Syntheses and characterization of radiation-grafted poly(ethylene-co-tetrafluoroethylene) films as electrolyte for alkaline fuel cells

Abstract

Anion Exchange membranes (AEMs) are a promising alternative to the development of more efficient electrolytes for alkaline fuel cells. In general, the AEMs are ionomeric membranes able to conduct hydroxide ions (OH-) due to quaternary ammonium exchange groups, which confer to AEM high pH equivalent [1]. In order to develop alkaline membranes for fuel cells applications, poly(ethylene-co-tetrafluoroethylene) (ETFE) pre-irradiated by using electron beam and stored at low temperature (-70 ºC) as a function of time (up to ten months) have been synthesized by styrene-grafting, and functionalized with trimethylamine to introduce quaternary ammonium groups [2,3]. The resulting membranes were characterized by electron paramagnetic resonance (ERS), thermogravimetry (TG) and electrochemical impedance spectroscopy.
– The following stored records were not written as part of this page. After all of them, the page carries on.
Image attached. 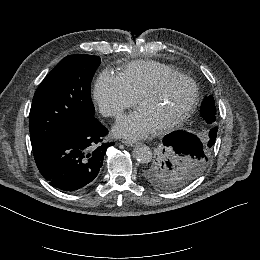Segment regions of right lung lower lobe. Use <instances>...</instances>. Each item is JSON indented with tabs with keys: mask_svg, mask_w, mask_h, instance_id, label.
Listing matches in <instances>:
<instances>
[{
	"mask_svg": "<svg viewBox=\"0 0 260 260\" xmlns=\"http://www.w3.org/2000/svg\"><path fill=\"white\" fill-rule=\"evenodd\" d=\"M108 130L94 117L75 132L33 149L36 165L53 187L77 192L98 176L103 158L113 142H103Z\"/></svg>",
	"mask_w": 260,
	"mask_h": 260,
	"instance_id": "obj_1",
	"label": "right lung lower lobe"
}]
</instances>
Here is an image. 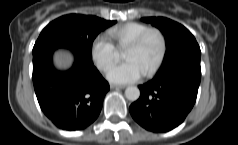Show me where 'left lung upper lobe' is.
Masks as SVG:
<instances>
[{
	"mask_svg": "<svg viewBox=\"0 0 238 145\" xmlns=\"http://www.w3.org/2000/svg\"><path fill=\"white\" fill-rule=\"evenodd\" d=\"M142 21L160 29L167 40L168 51L161 69L173 67L188 59H200V47L194 36L183 25L164 17H145Z\"/></svg>",
	"mask_w": 238,
	"mask_h": 145,
	"instance_id": "left-lung-upper-lobe-1",
	"label": "left lung upper lobe"
}]
</instances>
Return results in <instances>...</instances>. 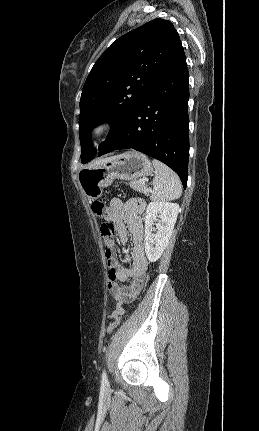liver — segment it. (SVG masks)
<instances>
[{"label":"liver","mask_w":259,"mask_h":431,"mask_svg":"<svg viewBox=\"0 0 259 431\" xmlns=\"http://www.w3.org/2000/svg\"><path fill=\"white\" fill-rule=\"evenodd\" d=\"M116 157V156H115ZM115 157H109V158H104V159H98V160H96L95 162H93L89 167H92V166H95V165H99V164H101V163H103V162H106V161H108V160H111V159H113V158H115Z\"/></svg>","instance_id":"6515ba94"}]
</instances>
The determination of grafting degree and water uptake were conducted by gravimetry and ion exchange capacity by titration. Results have shown that styrene-grafted ETFE membranes, pre-irradiated at 70 kGy and stored at low temperature (-70 ºC), up to ten months, showed ionic conductivity results, in hydroxide form (OH-), of 80 mS.cm-1 at 60 ºC. Such results have demonstrated that ETFE-based AEMs are promising electrolytes for alkaline fuel cell applications.